#### Source data ####

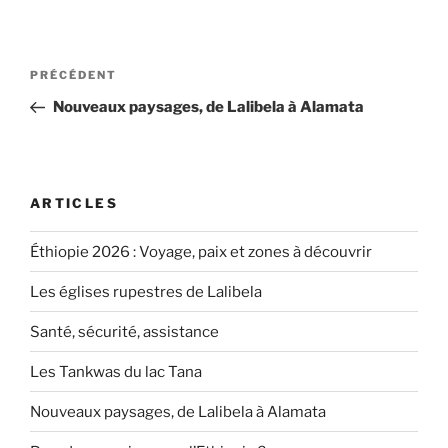
Navigation
Article
PRÉCÉDENT
de
précédent
Nouveaux paysages, de Lalibela à Alamata
l’article
ARTICLES
Éthiopie 2026 : Voyage, paix et zones à découvrir
Les églises rupestres de Lalibela
Santé, sécurité, assistance
Les Tankwas du lac Tana
Nouveaux paysages, de Lalibela à Alamata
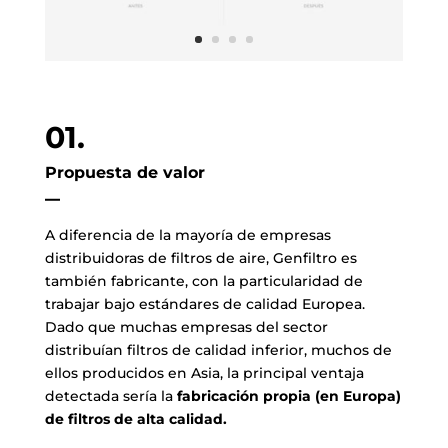
01.
Propuesta de valor
–
A diferencia de la mayoría de empresas
distribuidoras de filtros de aire, Genfiltro es
también fabricante, con la particularidad de
trabajar bajo estándares de calidad Europea.
Dado que muchas empresas del sector
distribuían filtros de calidad inferior, muchos de
ellos producidos en Asia, la principal ventaja
detectada sería la
fabricación propia (en Europa)
de filtros de alta calidad.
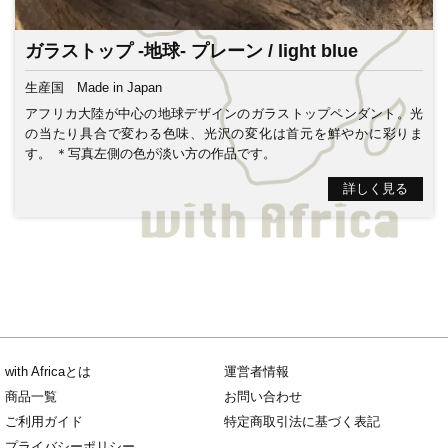
ガラストップ -地球- プレーン / light blue
生産国
Made in Japan
アフリカ大陸が中心の地球デザインのガラストップペンダント。光
の当たり具合で変わる色味、光沢の変化は首元を鮮やかに彩りま
す。 ＊写真左側の色が淡い方の作品です。
詳しく見る
with Africaとは
運営者情報
商品一覧
お問い合わせ
ご利用ガイド
特定商取引法に基づく表記
プライバシーポリシー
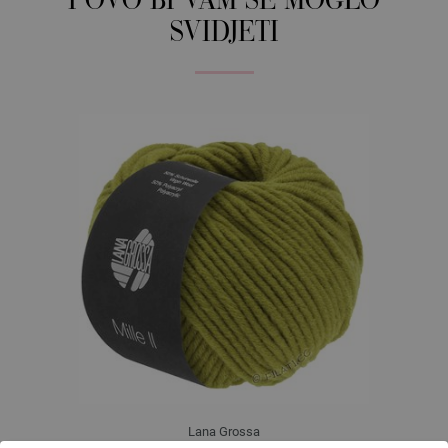
I OVO BI VAM SE MOGLO
SVIDJETI
Lana Grossa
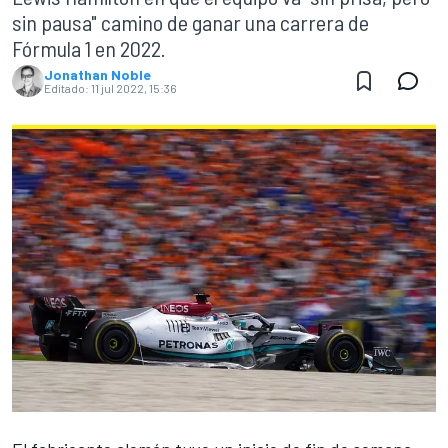
sin pausa" camino de ganar una carrera de
Fórmula 1 en 2022.
Jonathan Noble
Editado:
11 jul 2022, 15:36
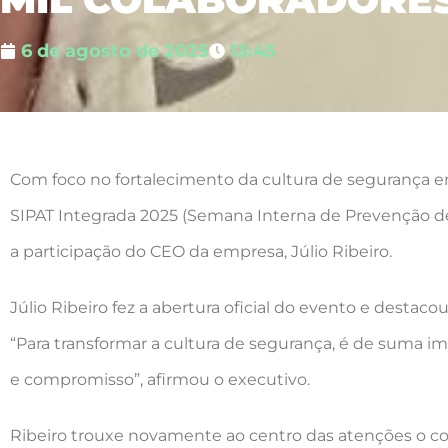
6 de agosto de 2025
13:45
Com foco no fortalecimento da cultura de segurança em 
SIPAT Integrada 2025 (Semana Interna de Prevenção de
a participação do CEO da empresa, Júlio Ribeiro.
Júlio Ribeiro fez a abertura oficial do evento e desta
“Para transformar a cultura de segurança, é de suma im
e compromisso”, afirmou o executivo.
Ribeiro trouxe novamente ao centro das atenções o co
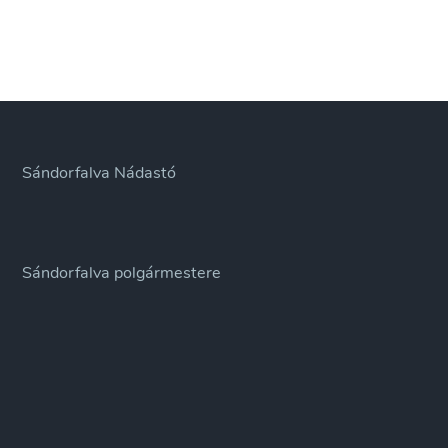
Sándorfalva Nádastó
Sándorfalva polgármestere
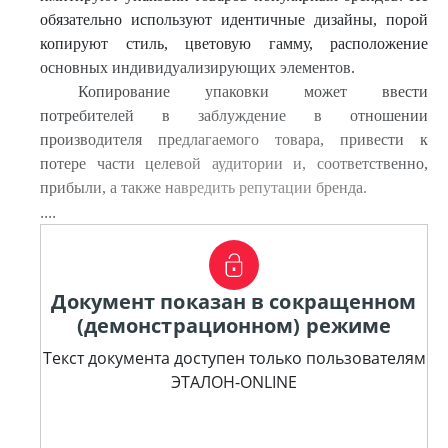
обязательно используют идентичные дизайны, порой
копируют стиль, цветовую гамму, расположение
основных индивидуализирующих элементов.
Копирование упаковки может ввести
потребителей в заблуждение в отношении
производителя предлагаемого товара, привести к
потере части целевой аудитории и, соответственно,
прибыли, а также навредить репутации бренда.
....
Документ показан в сокращенном
(демонстрационном) режиме
Текст документа доступен только пользователям
ЭТАЛОН-ONLINE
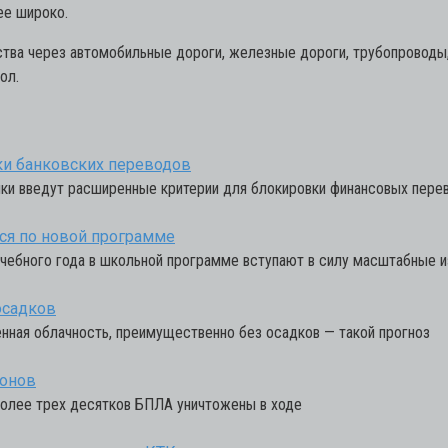
ее широко.
ства через автомобильные дороги, железные дороги, трубопроводы,
ол.
вки банковских переводов
нки введут расширенные критерии для блокировки финансовых пере
ься по новой программе
о учебного года в школьной программе вступают в силу масштабные 
осадков
нная облачность, преимущественно без осадков — такой прогноз
ронов
Более трех десятков БПЛА уничтожены в ходе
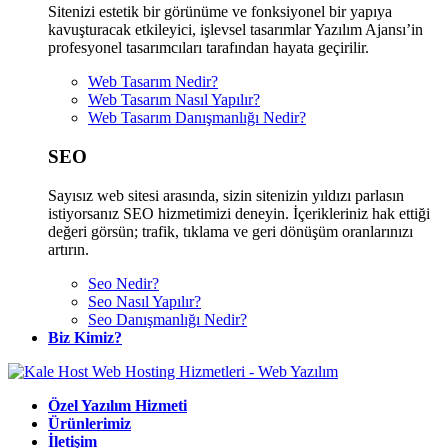
Sitenizi estetik bir görünüme ve fonksiyonel bir yapıya
kavuşturacak etkileyici, işlevsel tasarımlar Yazılım Ajansı’in
profesyonel tasarımcıları tarafından hayata geçirilir.
Web Tasarım Nedir?
Web Tasarım Nasıl Yapılır?
Web Tasarım Danışmanlığı Nedir?
SEO
Sayısız web sitesi arasında, sizin sitenizin yıldızı parlasın
istiyorsanız SEO hizmetimizi deneyin. İçerikleriniz hak ettiği
değeri görsün; trafik, tıklama ve geri dönüşüm oranlarınızı
artırın.
Seo Nedir?
Seo Nasıl Yapılır?
Seo Danışmanlığı Nedir?
Biz Kimiz?
Özel Yazılım Hizmeti
Ürünlerimiz
İletişim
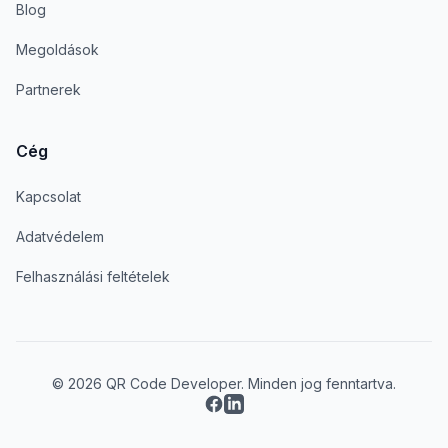
Blog
Megoldások
Partnerek
Cég
Kapcsolat
Adatvédelem
Felhasználási feltételek
© 2026 QR Code Developer. Minden jog fenntartva.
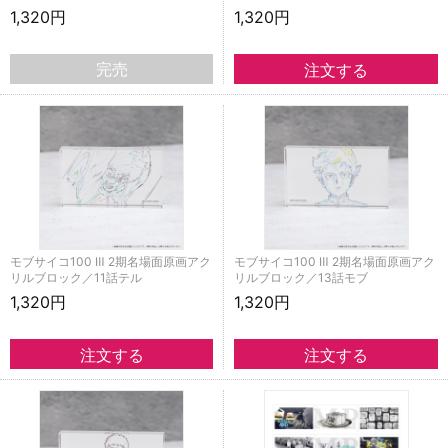
1,320円
1,320円
完売
モブサイコ100 Ⅲ 2期名場面原画アク
モブサイコ100 Ⅲ 2期名場面原画アク
リルブロック／11話テル
リルブロック／13話モブ
1,320円
1,320円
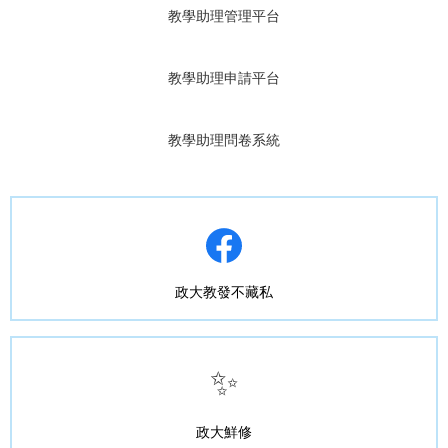
教學助理管理平台
教學助理申請平台
教學助理問卷系統
政大教發不藏私
✨
政大鮮修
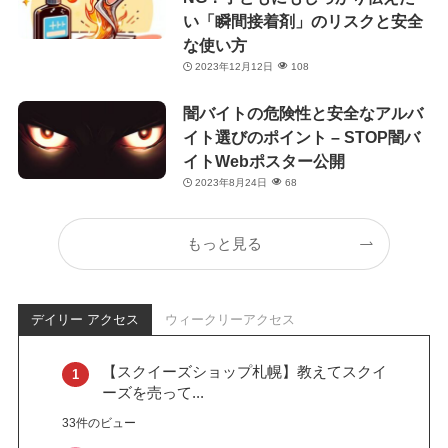
い「瞬間接着剤」のリスクと安全
な使い方
2023年12月12日
108
闇バイトの危険性と安全なアルバ
イト選びのポイント – STOP闇バ
イトWebポスター公開
2023年8月24日
68
もっと見る
デイリー アクセス
ウィークリーアクセス
【スクイーズショップ札幌】教えてスクイ
ーズを売って...
33件のビュー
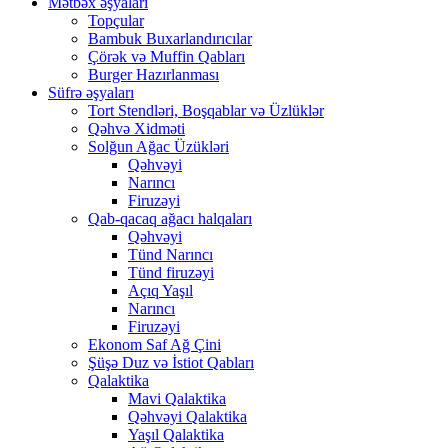
Mətbəx əşyaları
Topçular
Bambuk Buxarlandırıcılar
Çörək və Muffin Qabları
Burger Hazırlanması
Süfrə əşyaları
Tort Stendləri, Boşqablar və Üzlüklər
Qəhvə Xidməti
Solğun Ağac Üzükləri
Qəhvəyi
Narıncı
Firuzəyi
Qab-qacaq ağacı halqaları
Qəhvəyi
Tünd Narıncı
Tünd firuzəyi
Açıq Yaşıl
Narıncı
Firuzəyi
Ekonom Saf Ağ Çini
Şüşə Duz və İstiot Qabları
Qalaktika
Mavi Qalaktika
Qəhvəyi Qalaktika
Yaşıl Qalaktika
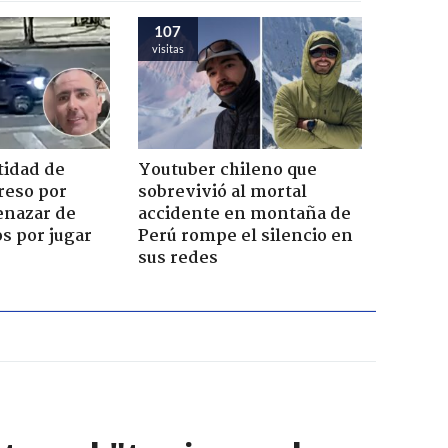
107
visitas
tidad de
Youtuber chileno que
reso por
sobrevivió al mortal
enazar de
accidente en montaña de
s por jugar
Perú rompe el silencio en
sus redes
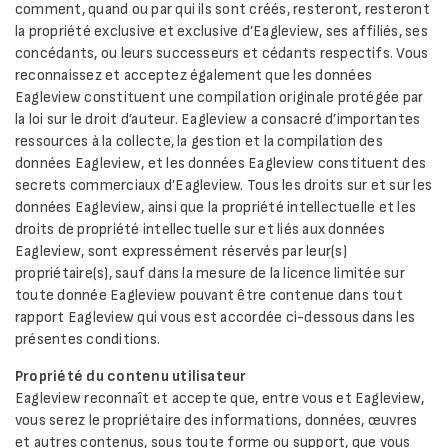
comment, quand ou par qui ils sont créés, resteront, resteront
la propriété exclusive et exclusive d’Eagleview, ses affiliés, ses
concédants, ou leurs successeurs et cédants respectifs. Vous
reconnaissez et acceptez également que les données
Eagleview constituent une compilation originale protégée par
la loi sur le droit d’auteur. Eagleview a consacré d’importantes
ressources à la collecte, la gestion et la compilation des
données Eagleview, et les données Eagleview constituent des
secrets commerciaux d’Eagleview. Tous les droits sur et sur les
données Eagleview, ainsi que la propriété intellectuelle et les
droits de propriété intellectuelle sur et liés aux données
Eagleview, sont expressément réservés par leur(s)
propriétaire(s), sauf dans la mesure de la licence limitée sur
toute donnée Eagleview pouvant être contenue dans tout
rapport Eagleview qui vous est accordée ci-dessous dans les
présentes conditions.
Propriété du contenu utilisateur
Eagleview reconnaît et accepte que, entre vous et Eagleview,
vous serez le propriétaire des informations, données, œuvres
et autres contenus, sous toute forme ou support, que vous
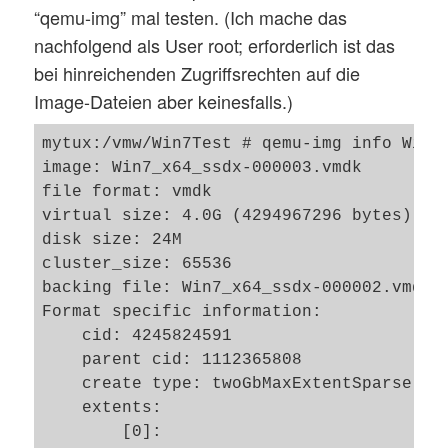
“qemu-img” mal testen. (Ich mache das
nachfolgend als User root; erforderlich ist das
bei hinreichenden Zugriffsrechten auf die
Image-Dateien aber keinesfalls.)
mytux:/vmw/Win7Test # qemu-img info Win7_
image: Win7_x64_ssdx-000003.vmdk

file format: vmdk

virtual size: 4.0G (4294967296 bytes)

disk size: 24M

cluster_size: 65536

backing file: Win7_x64_ssdx-000002.vmdk

Format specific information:

    cid: 4245824591

    parent cid: 1112365808

    create type: twoGbMaxExtentSparse

    extents:

        [0]:
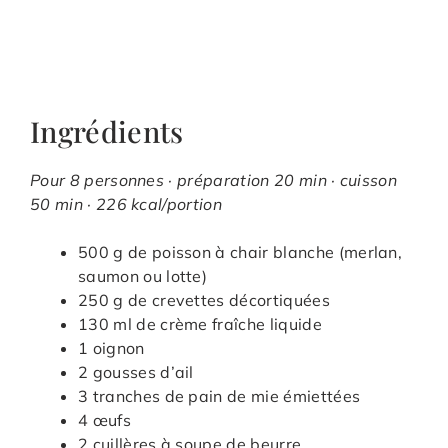
Ingrédients
Pour 8 personnes · préparation 20 min · cuisson
50 min · 226 kcal/portion
500 g de poisson à chair blanche (merlan,
saumon ou lotte)
250 g de crevettes décortiquées
130 ml de crème fraîche liquide
1 oignon
2 gousses d’ail
3 tranches de pain de mie émiettées
4 œufs
2 cuillères à soupe de beurre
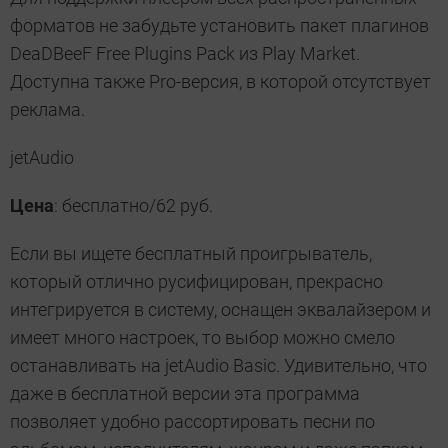
форматов не забудьте установить пакет плагинов
DeaDBeeF Free Plugins Pack из Play Market.
Доступна также Pro-версия, в которой отсутствует
реклама.
jetAudio
Цена
: бесплатно/62 руб.
Если вы ищете бесплатный проигрыватель,
который отлично русифицирован, прекрасно
интегрируется в систему, оснащен эквалайзером и
имеет много настроек, то выбор можно смело
останавливать на jetAudio Basic. Удивительно, что
даже в бесплатной версии эта программа
позволяет удобно рассортировать песни по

####

- _Exercise_: Down to the final line, restate the material above word for word, but omit its pictures.

- _Answer area_:
Navigation
Article
PRÉCÉDENT
de
précédent
Nouveaux paysages, de Lalibela à Alamata
l’article
ARTICLES
Éthiopie 2026 : Voyage, paix et zones à découvrir
Les églises rupestres de Lalibela
Santé, sécurité, assistance
Les Tankwas du lac Tana
Nouveaux paysages, de Lalibela à Alamata
01.
Propuesta de valor
–
A diferencia de la mayoría de empresas
distribuidoras de filtros de aire, Genfiltro es
también fabricante, con la particularidad de
trabajar bajo estándares de calidad Europea.
Dado que muchas empresas del sector
distribuían filtros de calidad inferior, muchos de
ellos producidos en Asia, la principal ventaja
detectada sería la
fabricación propia (en Europa)
de filtros de alta calidad.
ガラストップ -地球- プレーン / light blue
生産国
Made in Japan
アフリカ大陸が中心の地球デザインのガラストップペンダント。光
の当たり具合で変わる色味、光沢の変化は首元を鮮やかに彩りま
す。 ＊写真左側の色が淡い方の作品です。
詳しく見る
with Africaとは
運営者情報
商品一覧
お問い合わせ
ご利用ガイド
特定商取引法に基づく表記
プライバシーポリシー
I OVO BI VAM SE MOGLO
SVIDJETI
Lana Grossa
sin pausa" camino de ganar una carrera de
Fórmula 1 en 2022.
Jonathan Noble
Editado:
11 jul 2022, 15:36
6 de agosto de 2025
13:45
Com foco no fortalecimento da cultura de segurança em 
SIPAT Integrada 2025 (Semana Interna de Prevenção de
a participação do CEO da empresa, Júlio Ribeiro.
Júlio Ribeiro fez a abertura oficial do evento e desta
“Para transformar a cultura de segurança, é de suma im
e compromisso”, afirmou o executivo.
Ribeiro trouxe novamente ao centro das atenções o co
Sándorfalva Nádastó
Sándorfalva polgármestere
обязательно используют идентичные дизайны, порой
копируют стиль, цветовую гамму, расположение
основных индивидуализирующих элементов.
Копирование упаковки может ввести
потребителей в заблуждение в отношении
производителя предлагаемого товара, привести к
потере части целевой аудитории и, соответственно,
прибыли, а также навредить репутации бренда.
....
Документ показан в сокращенном
(демонстрационном) режиме
Текст документа доступен только пользователям
ЭТАЛОН-ONLINE
ее широко.
ства через автомобильные дороги, железные дороги, трубопроводы,
ол.
вки банковских переводов
нки введут расширенные критерии для блокировки финансовых пере
ься по новой программе
о учебного года в школьной программе вступают в силу масштабные 
осадков
нная облачность, преимущественно без осадков — такой прогноз
ронов
Более трех десятков БПЛА уничтожены в ходе
Sitenizi estetik bir görünüme ve fonksiyonel bir yapıya
kavuşturacak etkileyici, işlevsel tasarımlar Yazılım Ajansı’in
profesyonel tasarımcıları tarafından hayata geçirilir.
Web Tasarım Nedir?
Web Tasarım Nasıl Yapılır?
Web Tasarım Danışmanlığı Nedir?
SEO
Sayısız web sitesi arasında, sizin sitenizin yıldızı parlasın
istiyorsanız SEO hizmetimizi deneyin. İçerikleriniz hak ettiği
değeri görsün; trafik, tıklama ve geri dönüşüm oranlarınızı
artırın.
Seo Nedir?
Seo Nasıl Yapılır?
Seo Danışmanlığı Nedir?
Biz Kimiz?
Özel Yazılım Hizmeti
Ürünlerimiz
İletişim
Blog
Megoldások
Partnerek
Cég
Kapcsolat
Adatvédelem
Felhasználási feltételek
© 2026 QR Code Developer. Minden jog fenntartva.
1,320円
1,320円
完売
モブサイコ100 Ⅲ 2期名場面原画アク
モブサイコ100 Ⅲ 2期名場面原画アク
リルブロック／11話テル
リルブロック／13話モブ
1,320円
1,320円
教學助理管理平台
教學助理申請平台
教學助理問卷系統
政大教發不藏私
✨
政大鮮修
い「瞬間接着剤」のリスクと安全
な使い方
2023年12月12日
108
闇バイトの危険性と安全なアルバ
イト選びのポイント – STOP闇バ
イトWebポスター公開
2023年8月24日
68
もっと見る
デイリー アクセス
ウィークリーアクセス
【スクイーズショップ札幌】教えてスクイ
ーズを売って...
33件のビュー
Mətbəx əşyaları
Topçular
Bambuk Buxarlandırıcılar
Çörək və Muffin Qabları
Burger Hazırlanması
Süfrə əşyaları
Tort Stendləri, Boşqablar və Üzlüklər
Qəhvə Xidməti
Solğun Ağac Üzükləri
Qəhvəyi
Narıncı
Firuzəyi
Qab-qacaq ağacı halqaları
Qəhvəyi
Tünd Narıncı
Tünd firuzəyi
Açıq Yaşıl
Narıncı
Firuzəyi
Ekonom Saf Ağ Çini
Şüşə Duz və İstiot Qabları
Qalaktika
Mavi Qalaktika
Qəhvəyi Qalaktika
Yaşıl Qalaktika
107
visitas
tidad de
Youtuber chileno que
reso por
sobrevivió al mortal
enazar de
accidente en montaña de
s por jugar
Perú rompe el silencio en
sus redes
comment, quand ou par qui ils sont créés, resteront, resteront
la propriété exclusive et exclusive d’Eagleview, ses affiliés, ses
concédants, ou leurs successeurs et cédants respectifs. Vous
reconnaissez et acceptez également que les données
Eagleview constituent une compilation originale protégée par
la loi sur le droit d’auteur. Eagleview a consacré d’importantes
ressources à la collecte, la gestion et la compilation des
données Eagleview, et les données Eagleview constituent des
secrets commerciaux d’Eagleview. Tous les droits sur et sur les
données Eagleview, ainsi que la propriété intellectuelle et les
droits de propriété intellectuelle sur et liés aux données
Eagleview, sont expressément réservés par leur(s)
propriétaire(s), sauf dans la mesure de la licence limitée sur
toute donnée Eagleview pouvant être contenue dans tout
rapport Eagleview qui vous est accordée ci-dessous dans les
présentes conditions.
Propriété du contenu utilisateur
Eagleview reconnaît et accepte que, entre vous et Eagleview,
vous serez le propriétaire des informations, données, œuvres
et autres contenus, sous toute forme ou support, que vous
“qemu-img” mal testen. (Ich mache das
nachfolgend als User root; erforderlich ist das
bei hinreichenden Zugriffsrechten auf die
Image-Dateien aber keinesfalls.)
mytux:/vmw/Win7Test # qemu-img info Win7_
image: Win7_x64_ssdx-000003.vmdk

file format: vmdk

virtual size: 4.0G (4294967296 bytes)

disk size: 24M

cluster_size: 65536

backing file: Win7_x64_ssdx-000002.vmdk

Format specific information:

    cid: 4245824591

    parent cid: 1112365808

    create type: twoGbMaxExtentSparse

    extents:

        [0]:
Ingrédients
Pour 8 personnes · préparation 20 min · cuisson
50 min · 226 kcal/portion
500 g de poisson à chair blanche (merlan,
saumon ou lotte)
250 g de crevettes décortiquées
130 ml de crème fraîche liquide
1 oignon
2 gousses d’ail
3 tranches de pain de mie émiettées
4 œufs
2 cuillères à soupe de beurre
форматов не забудьте установить пакет плагинов
DeaDBeeF Free Plugins Pack из Play Market.
Доступна также Pro-версия, в которой отсутствует
реклама.
jetAudio
Цена
: бесплатно/62 руб.
Если вы ищете бесплатный проигрыватель,
который отлично русифицирован, прекрасно
интегрируется в систему, оснащен эквалайзером и
имеет много настроек, то выбор можно смело
останавливать на jetAudio Basic. Удивительно, что
даже в бесплатной версии эта программа
позволяет удобно рассортировать песни по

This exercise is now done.